Feet: Notice your feet. Particularly notice the soles of your feet. Note what year it is. Where are you standing. What are you wearing? You are grounding yourself in the here and now. You are not back to the event where you felt traumatized by someone in your childhood or the out of control boss at work from years back. You are in the current moment and the former events are NOT happening. You are feeling triggered. These are merely old emotions that you can feel, experience  and let go. You are in the here and now. Nothing is as bad as you once felt.

Excuse yourself with the intention of coming back to the table: If you find yourself feeling way too intense that you know you are probably going to react instead of respond to the situation then you may have to excuse yourself. Tell those you are with at that moment that you need a few minutes, and inform them that you will be back to discuss the issue as soon.

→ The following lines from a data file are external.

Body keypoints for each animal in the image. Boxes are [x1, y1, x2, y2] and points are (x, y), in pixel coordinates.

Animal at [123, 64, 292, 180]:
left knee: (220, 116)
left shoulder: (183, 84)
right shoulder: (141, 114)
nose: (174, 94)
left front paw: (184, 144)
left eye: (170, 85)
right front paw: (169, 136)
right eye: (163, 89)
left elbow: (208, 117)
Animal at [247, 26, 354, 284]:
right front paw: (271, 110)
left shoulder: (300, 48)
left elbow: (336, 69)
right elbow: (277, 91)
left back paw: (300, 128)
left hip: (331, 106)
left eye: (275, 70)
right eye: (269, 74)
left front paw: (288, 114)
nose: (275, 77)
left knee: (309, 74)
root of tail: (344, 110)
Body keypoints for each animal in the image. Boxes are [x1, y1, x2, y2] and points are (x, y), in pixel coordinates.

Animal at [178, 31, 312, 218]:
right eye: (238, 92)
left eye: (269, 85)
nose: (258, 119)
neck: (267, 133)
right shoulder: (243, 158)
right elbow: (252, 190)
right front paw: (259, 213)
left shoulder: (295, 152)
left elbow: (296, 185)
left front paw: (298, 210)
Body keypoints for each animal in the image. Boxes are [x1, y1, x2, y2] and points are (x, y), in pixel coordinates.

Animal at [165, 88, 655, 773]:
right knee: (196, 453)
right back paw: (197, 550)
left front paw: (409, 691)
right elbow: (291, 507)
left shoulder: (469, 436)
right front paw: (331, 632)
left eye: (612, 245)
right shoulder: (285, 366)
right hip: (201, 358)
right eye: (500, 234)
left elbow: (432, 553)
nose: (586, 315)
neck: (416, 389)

Give them a timeframe or reschedule. Once you are away from the conversation practice using your hands and feet as a reminder of giving up control over people and events as well as grounding yourself in the present.

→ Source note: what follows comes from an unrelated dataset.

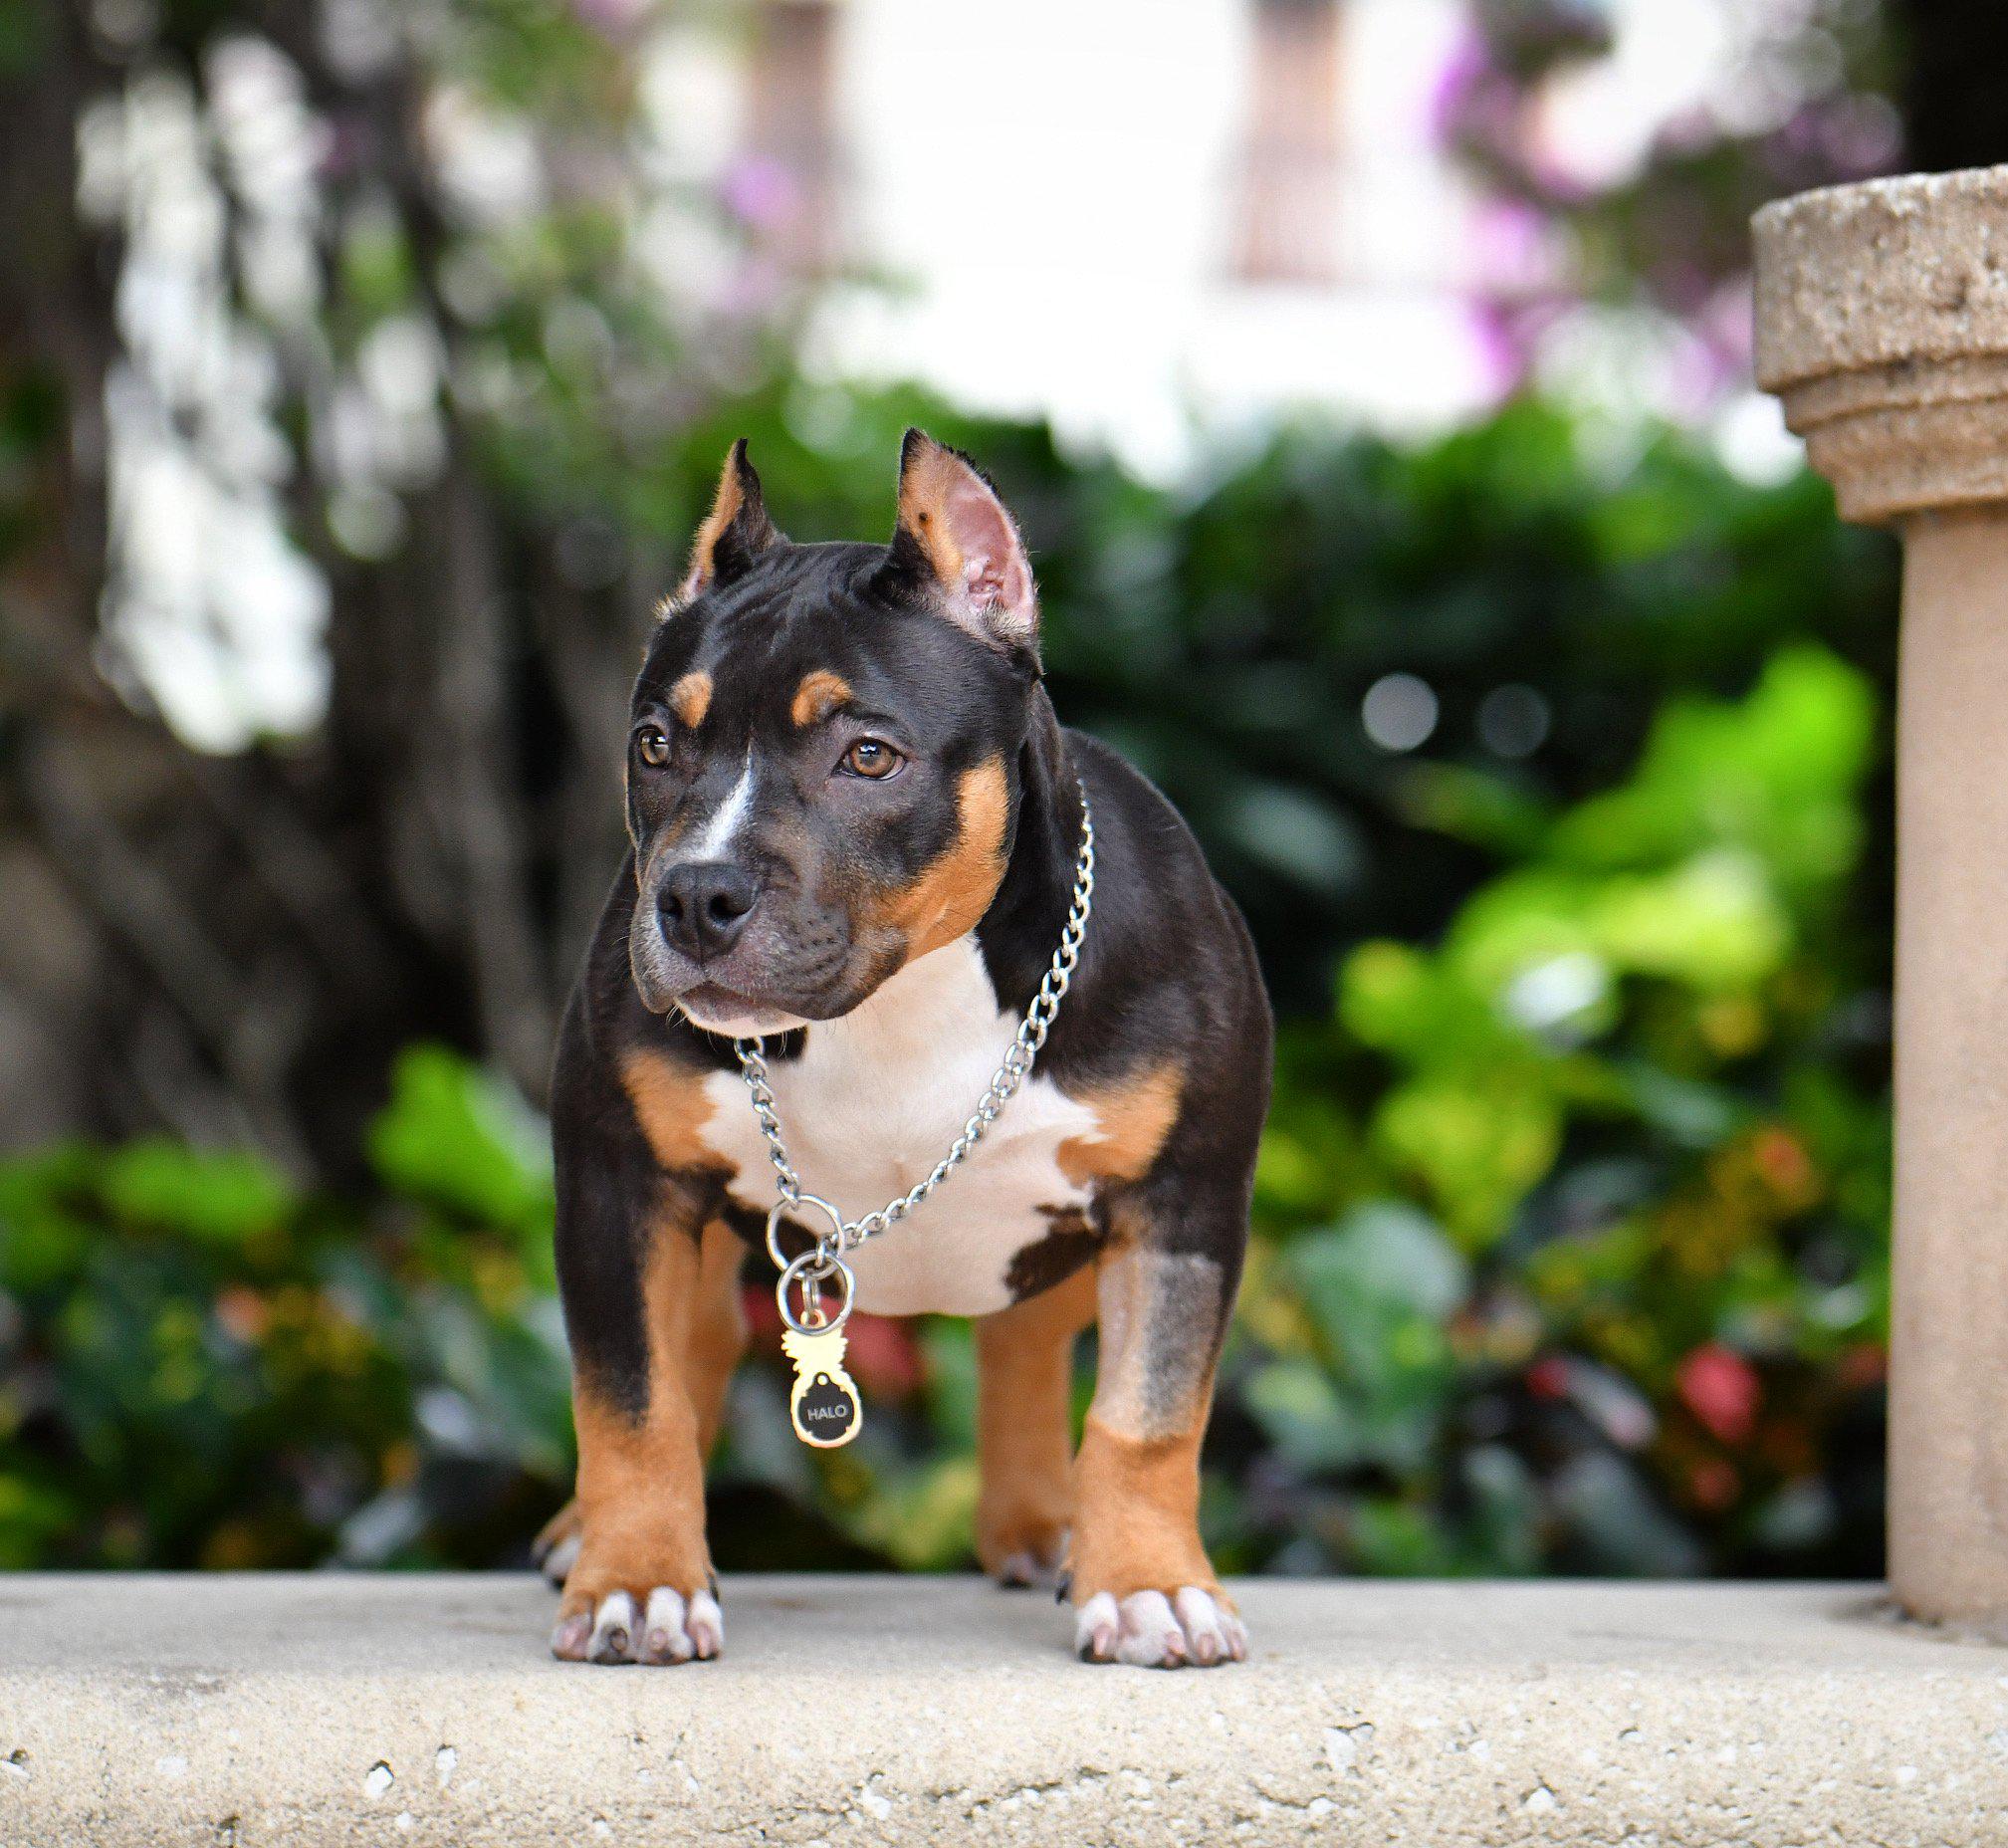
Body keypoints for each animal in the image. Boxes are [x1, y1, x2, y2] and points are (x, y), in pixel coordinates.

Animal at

Find a rock: and write a word on it that reminds you of who you want to be in every circumstance. Perhaps you write the word “peaceful”, “loving”, or “dignity” for example. Choose a word that defines for you who you choose to be in this world write it on the rock and put it in your pocket. Keep it with you always or at least until you have internalized your ability to stay grounded.

Something that has become increasingly obvious to me as I coach people who are dealing with their own anger or don’t know how to respond to the anger of others is that, without a doubt, people are touchy.  More often than not people over react to others and circumstances. Often people think the worst. So if people are over reacting, thinking the worst of a person or situation, and they are easily angered they are in fact not managing their own nervous systems. In general people say things that never should be said and they also snap at one another in ways they would never want done to them.

For the most part I have witnessed people treating others in ways they would NEVER want others to treat them. They have a tendency to re-write their level of innocence and typically cast themselves as the victim and the other person as the villain. Yes, some people are control freaks and they run roughshod over others to get what they want. Some people need to have reminders that there are boundaries around you that they are not allowed to invade without consequence. I will discuss more on boundaries in a later article. What I want to emphasize is that MOST people have significant difficulties managing their own anger than most realize.

Unmanaged anger blows thoughts out of proportion, creates miscommunication, emphasizes the weakness in others and discounts any strengths. Unmanaged anger creates a “victim” storyline in your life and casts others in the role of villain. Thought distortions, self inflicted drama, cutting people out of your life who deserve better, are often the result of unmanaged anger. Anger management problems are the unwelcome gifts you have received from your family or origin. These gifts will keep on giving if you don’t figure out how to manage your own anger for if you don’t understand that healing truly does begin with you then neither will your children and the cycle will just keep repeating itself.

There are some things to never fight over. Don’t fight over money, because you can’t take it with you. Don’t fight over material possessions as you can’t take them with you either. Don’t fight for others to be or act in a certain way as you cannot nor should you try to control anyone. If someone exhibits anger problems that inflict pain on you just know they should not be in your inner circle. Remember the number one trait of a narcissist is they lack empathy and for anyone to be in your life they must show empathy towards you. If someone doesn’t care how they make you feel, what you think, nor consider you going forward they do not belong in your inner circle. Treat others the way you want to be treated. Manage your own anger and remove yourself from the toxic self entitled anger of others. Doing so will create the peaceful experience that you hold dear and you will be a role model for generations to come.